• **Data supplied**:

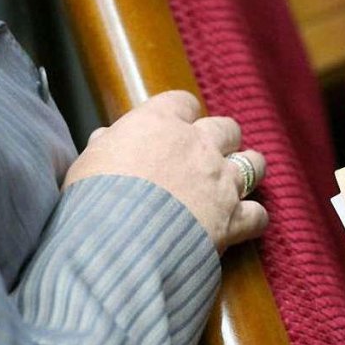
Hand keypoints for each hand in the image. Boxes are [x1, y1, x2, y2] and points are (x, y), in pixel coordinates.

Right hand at [63, 91, 267, 253]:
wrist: (117, 242)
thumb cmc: (92, 200)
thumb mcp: (86, 163)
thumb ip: (104, 146)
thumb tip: (105, 138)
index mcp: (159, 125)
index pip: (182, 102)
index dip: (181, 114)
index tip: (176, 125)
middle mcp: (198, 147)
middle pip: (227, 128)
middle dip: (222, 139)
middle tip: (209, 155)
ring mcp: (221, 182)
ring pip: (254, 163)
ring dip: (248, 170)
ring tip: (237, 181)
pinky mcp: (233, 218)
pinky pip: (258, 214)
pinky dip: (253, 219)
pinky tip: (244, 224)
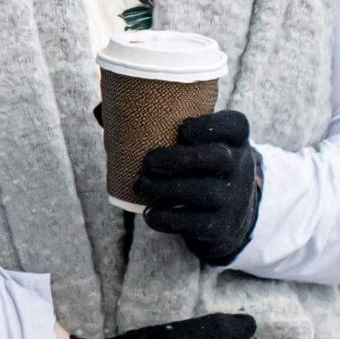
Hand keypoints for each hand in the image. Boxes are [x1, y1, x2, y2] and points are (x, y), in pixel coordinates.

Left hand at [137, 111, 262, 266]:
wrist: (229, 215)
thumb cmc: (197, 166)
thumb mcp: (193, 144)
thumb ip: (151, 122)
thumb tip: (100, 112)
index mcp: (233, 140)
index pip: (236, 125)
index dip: (211, 125)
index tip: (182, 128)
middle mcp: (239, 167)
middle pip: (219, 158)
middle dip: (180, 158)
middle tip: (149, 161)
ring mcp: (232, 199)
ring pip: (206, 192)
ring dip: (167, 188)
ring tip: (140, 183)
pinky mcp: (219, 227)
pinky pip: (196, 224)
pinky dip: (167, 218)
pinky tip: (148, 212)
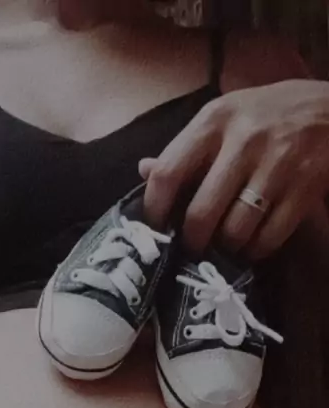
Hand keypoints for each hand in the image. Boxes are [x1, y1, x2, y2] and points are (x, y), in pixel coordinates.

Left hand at [139, 79, 328, 258]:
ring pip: (235, 231)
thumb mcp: (225, 117)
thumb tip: (143, 171)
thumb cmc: (268, 115)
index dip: (154, 210)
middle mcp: (244, 140)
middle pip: (201, 214)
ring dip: (227, 247)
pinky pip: (269, 238)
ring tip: (227, 243)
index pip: (168, 173)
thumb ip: (188, 147)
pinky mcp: (305, 187)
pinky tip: (254, 243)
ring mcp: (277, 165)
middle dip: (193, 241)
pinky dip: (257, 250)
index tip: (154, 228)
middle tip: (194, 247)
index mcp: (214, 120)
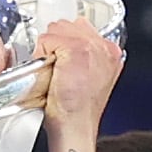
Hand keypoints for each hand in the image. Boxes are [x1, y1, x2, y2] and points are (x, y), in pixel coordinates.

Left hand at [38, 16, 122, 151]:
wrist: (76, 126)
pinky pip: (47, 40)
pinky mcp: (76, 48)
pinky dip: (42, 55)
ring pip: (56, 31)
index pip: (81, 28)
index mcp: (110, 52)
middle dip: (56, 43)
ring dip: (49, 49)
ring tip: (54, 72)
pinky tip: (50, 73)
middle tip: (57, 70)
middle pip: (67, 25)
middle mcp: (104, 46)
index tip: (61, 61)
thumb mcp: (86, 80)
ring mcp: (91, 45)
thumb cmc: (77, 110)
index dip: (64, 42)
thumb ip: (83, 59)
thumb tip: (65, 48)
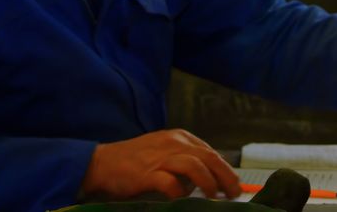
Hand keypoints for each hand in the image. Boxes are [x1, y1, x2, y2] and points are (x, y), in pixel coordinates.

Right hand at [80, 129, 240, 200]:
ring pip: (194, 166)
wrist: (101, 162)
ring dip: (209, 182)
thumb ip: (184, 161)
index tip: (234, 185)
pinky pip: (170, 183)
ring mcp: (159, 157)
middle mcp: (172, 143)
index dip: (225, 169)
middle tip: (235, 193)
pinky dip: (180, 193)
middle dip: (226, 176)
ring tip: (214, 196)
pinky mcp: (147, 173)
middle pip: (209, 157)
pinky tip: (182, 199)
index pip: (210, 152)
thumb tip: (207, 180)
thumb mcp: (163, 152)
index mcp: (178, 137)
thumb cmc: (134, 161)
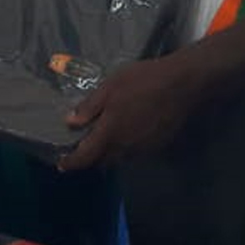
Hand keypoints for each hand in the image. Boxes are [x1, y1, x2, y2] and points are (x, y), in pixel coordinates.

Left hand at [57, 53, 200, 169]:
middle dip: (91, 158)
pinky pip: (135, 153)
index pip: (85, 157)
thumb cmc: (143, 81)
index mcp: (109, 133)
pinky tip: (129, 133)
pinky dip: (126, 148)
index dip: (71, 162)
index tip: (62, 164)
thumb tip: (70, 123)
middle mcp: (125, 147)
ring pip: (120, 159)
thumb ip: (90, 107)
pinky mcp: (157, 145)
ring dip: (110, 154)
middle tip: (84, 148)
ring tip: (106, 140)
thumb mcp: (110, 86)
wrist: (182, 83)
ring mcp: (143, 148)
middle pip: (102, 161)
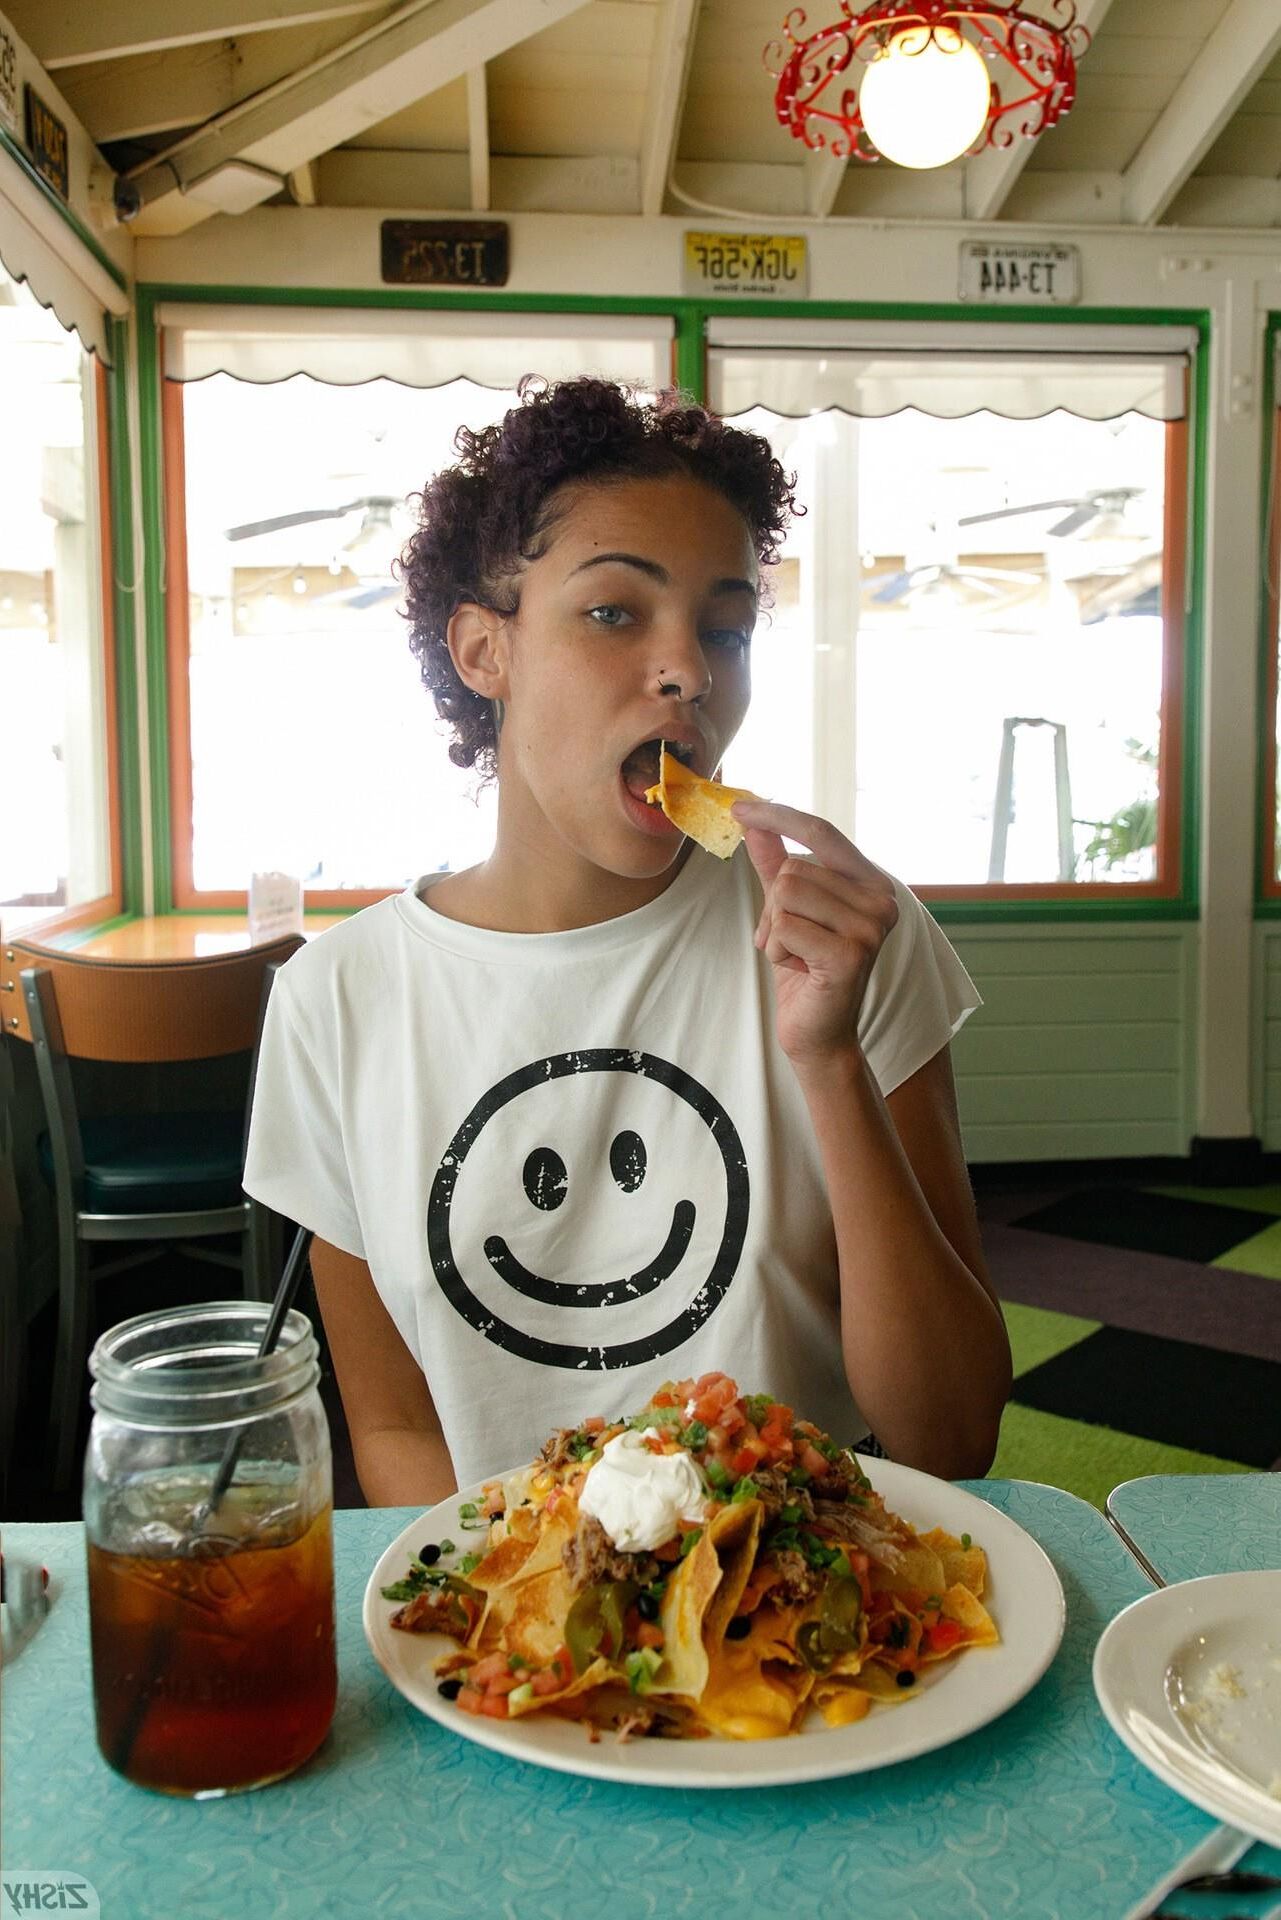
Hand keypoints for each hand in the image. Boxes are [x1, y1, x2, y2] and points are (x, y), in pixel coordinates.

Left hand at [731, 800, 898, 1067]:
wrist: (818, 1033)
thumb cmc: (805, 970)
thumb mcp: (787, 909)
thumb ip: (775, 864)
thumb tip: (753, 822)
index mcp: (870, 883)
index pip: (821, 832)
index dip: (778, 815)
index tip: (738, 806)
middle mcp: (880, 900)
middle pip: (793, 868)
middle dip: (774, 906)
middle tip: (790, 941)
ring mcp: (870, 927)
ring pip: (786, 894)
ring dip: (775, 929)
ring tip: (797, 955)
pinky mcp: (851, 954)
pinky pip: (785, 927)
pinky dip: (777, 950)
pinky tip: (799, 970)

• **What to do**: From the records above, pull out each line that has "wrist".

• **Completed exercise**:
wrist: (117, 242)
wrist: (229, 215)
wrist: (76, 126)
wrist: (101, 162)
wrist: (182, 83)
wrist: (818, 1033)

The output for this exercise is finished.